Created on 07-16-2016 02:08 AM - edited 08-17-2019 11:21 AM
Update: apparently when you initiate a support case resolution capture, let's say for HBase service, it will pull HDFS namenode logs in addition to the HBase logs. You may be faced with the same issue and may have to apply the approach below to overcome timeouts.

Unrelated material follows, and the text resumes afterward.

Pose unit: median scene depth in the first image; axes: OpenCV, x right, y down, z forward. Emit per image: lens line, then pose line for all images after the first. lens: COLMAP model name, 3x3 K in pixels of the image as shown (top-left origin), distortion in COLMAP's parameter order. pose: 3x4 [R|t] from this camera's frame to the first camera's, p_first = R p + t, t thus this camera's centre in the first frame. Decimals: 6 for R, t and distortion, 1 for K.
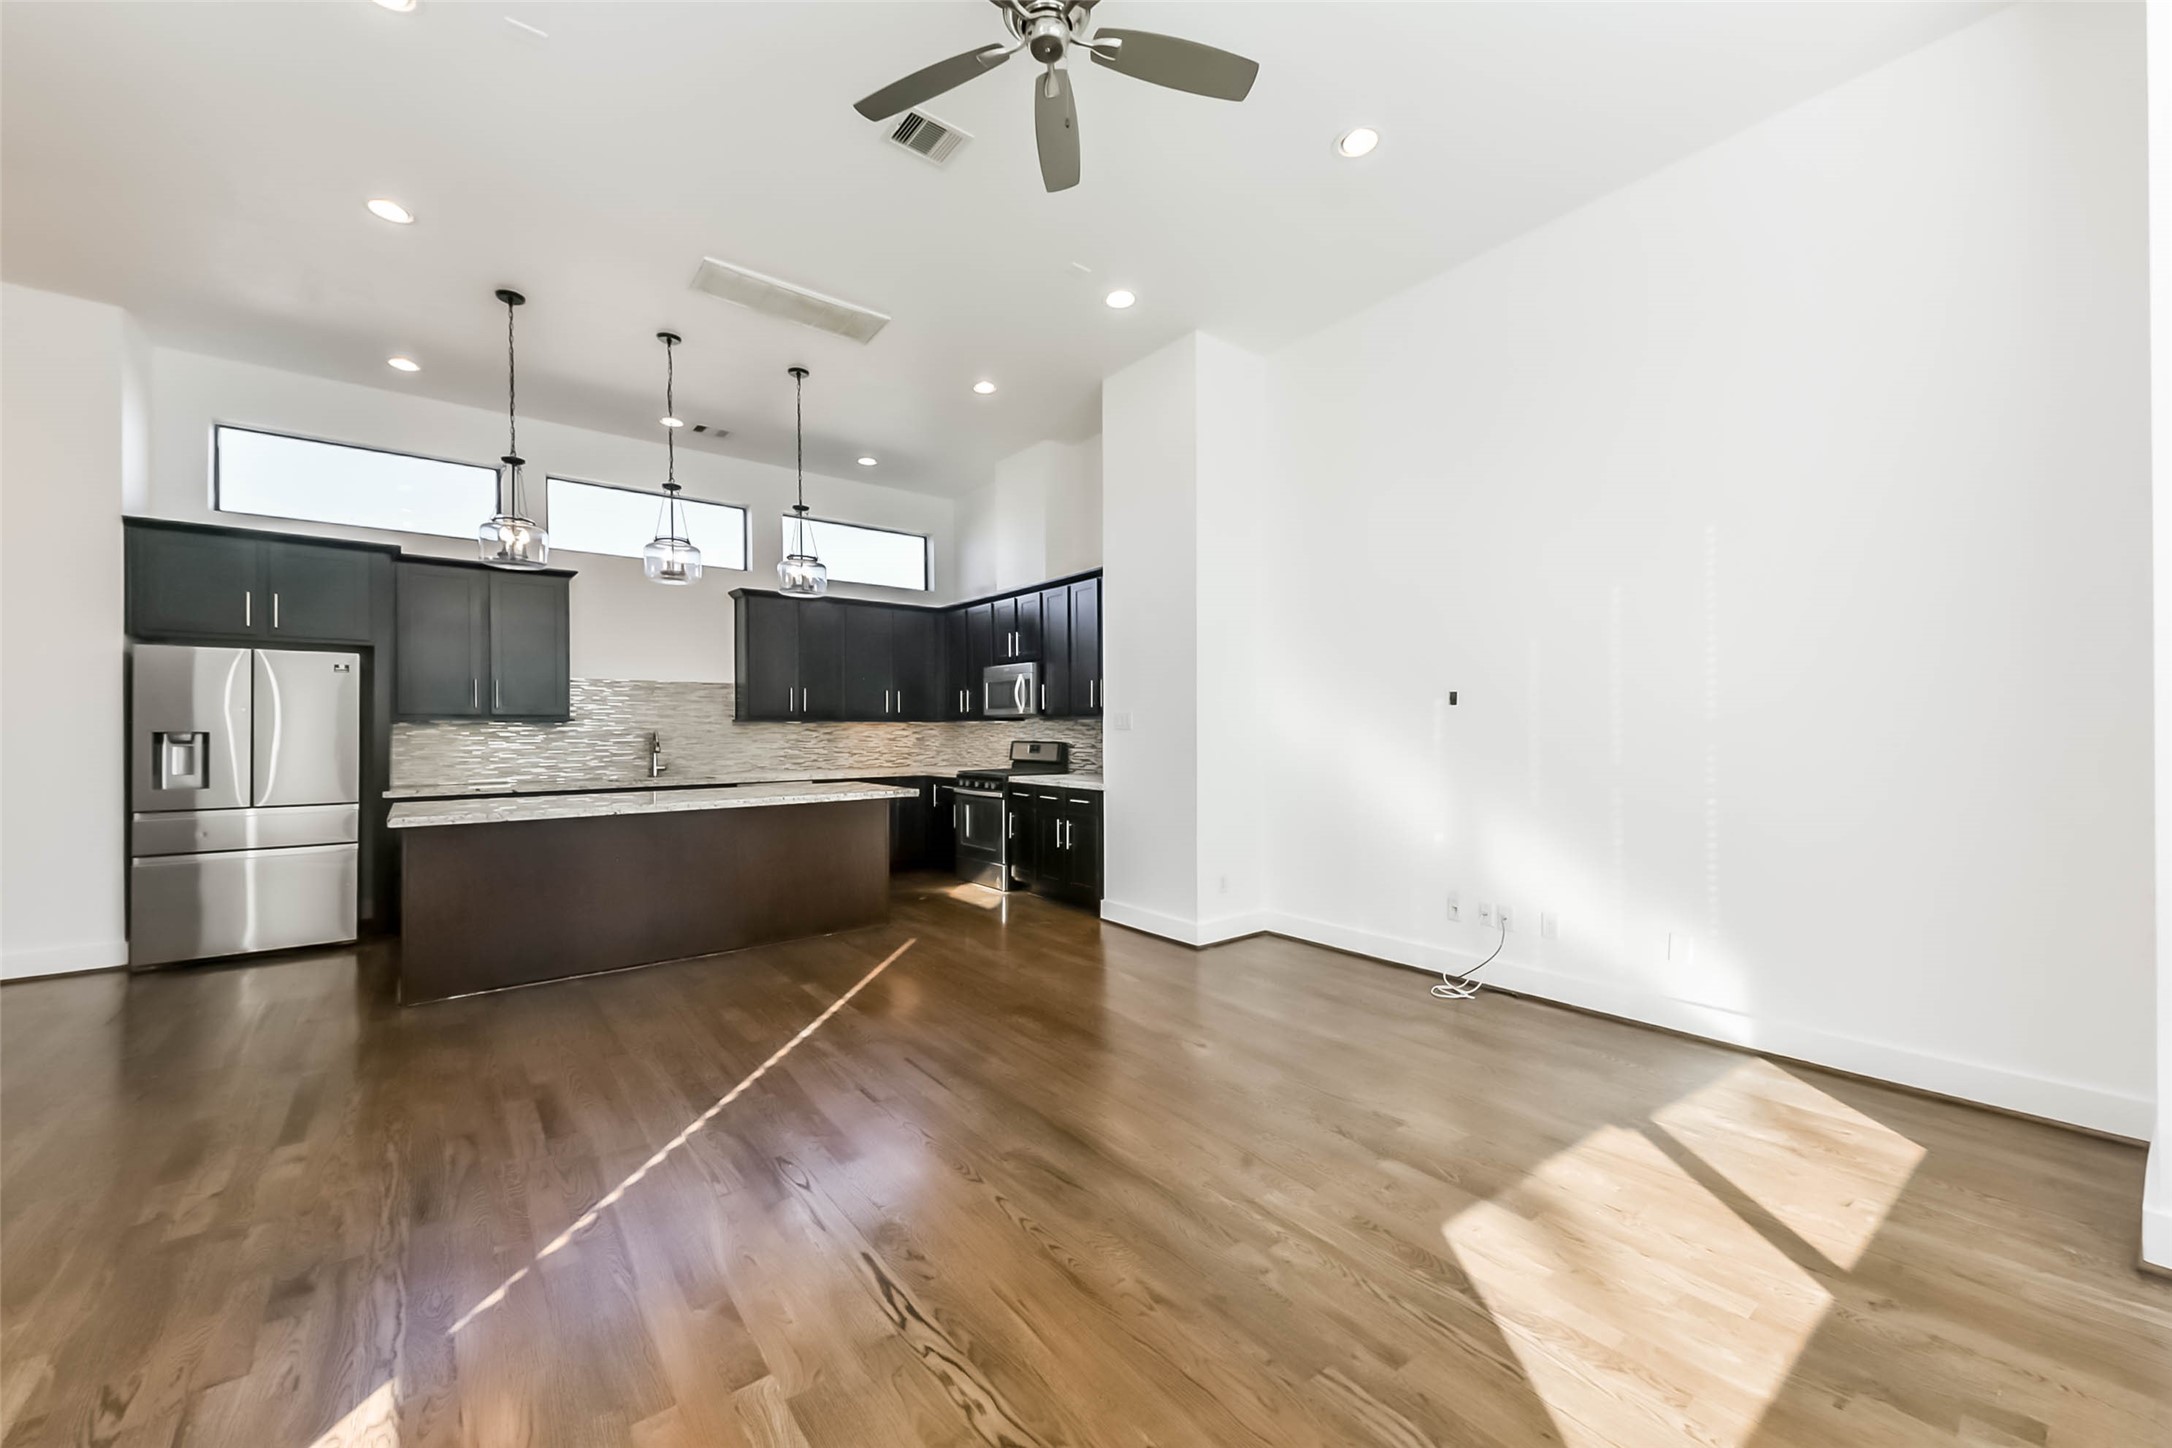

In SmartSense 1.3.0 this will no longer be an issue. Until then, this is a way to avoid capture time outs. Firstly, lets discuss the difference between capture for analysis and support case resolution. Analysis bundles do not collect service logs. For support cases, you're going to fetch configuration and logs. Then based on how much anonymization you will want to apply, large log files will take a long time to collect. This is especially prominent with HDFS namenode logs. They tend to be big and this is exactly the scenario we're trying to address. Firstly, increase the threshold for agent time out in Ambari. In my case it was 30min. Feel free to raise it up to 2hrs on the Ambari SmartSense Operations page.
Then, we're going to exclude anything but hadoop-hdfs-namenode-*.log logs. That leaves .out and .out.* and .log.* files out of the collection. On the HST server host, where HST is analogous to SmartSense, go to /var/lib/smartsense/hst-agent/resources/scripts directory. Notice we're accessing hst-agent not hst-server directory. The collection scripts exist on agent hosts not on hst-server. Edit hdfs-scripts.xml file and go to line 100, it may be 10 lines give or take depending on which version of SmartSense you're running. On 1.2.2, it is line 100. Change the following lines
if [ `hostname -f` == "${MASTER}" ] && [ `echo "${SLAVES}" | grep -o ',' | wc -l` -gt 1 ] ; then find $LOG 2>/dev/null -type f -mtime -2 -iname '*' -exec cp '{}' ${outputdir} \; find $LOG 2>/dev/null -type f -mtime -2 -iname '*' -exec cp '{}' ${outputdir} \; else for file in `find $LOG 2>/dev/null -type f -mtime -2 -iname '*' ; find $LOG 2>/dev/null -type f -mtime -2 -iname '*' ; `
to
if [ `hostname -f` == "${MASTER}" ] && [ `echo "${SLAVES}" | grep -o ',' | wc -l` -gt 1 ] ; then # find $LOG 2>/dev/null -type f -mtime -2 -iname '*' -exec cp '{}' ${outputdir} \; find $LOG 2>/dev/null -type f -mtime -2 -iname '*.log' -exec cp '{}' ${outputdir} \; else for file in `find $LOG 2>/dev/null -type f -mtime -2 -iname '*.log' ; find $LOG 2>/dev/null -type f -mtime -2 -iname '*.log' ;
It is hard to see the difference, what we changed is actually comment out first find command, in 2nd find command, we replaced '*' to '*.log' and repeated the same in the for loop and again in the last find command. So for every iteration of '*', replace that with '*.log'. As the last step, let's restart SmartSense service and agents to propagate the changes to every agent; we only care about namenode nodes but depending on service and host components, I don't see why we couldn't restart all of them.
One other thing I'd like to point out is that that same directory /var/lib/smartsense/hst-agent/resources/scripts contains scripts for other services, so essentially you can apply the same steps for any other service. Granted this is a pretty corner use case but when you're investigating a high severity issue and you have no means of uploading logs besides going at it the hard way, this may be a good approach.
Finally, let's verify this approach. Go to SmartSense view and initiate a capture.
At this point, when capture is complete, go to the SmartSense server node and navigate to the local storage directory.
in that directory, you will find your latest bundle, uncompress it and cd into the new directory
In that directory, there will be another compressed file, uncompress that as well.
Finally CD into that directory and then into services directory. At this point you will see various services. We care about HDFS. Go inside it and finally into logs directory.
There you will find your *.logs
I want to highlight the fact that this is a hack and use it at your own risk. At the very least, notify your support engineer of the approach. I'd like to thank @Paul Codding and @sheetal for showing me the inner-workings of SmartSense. Your feedback is welcome.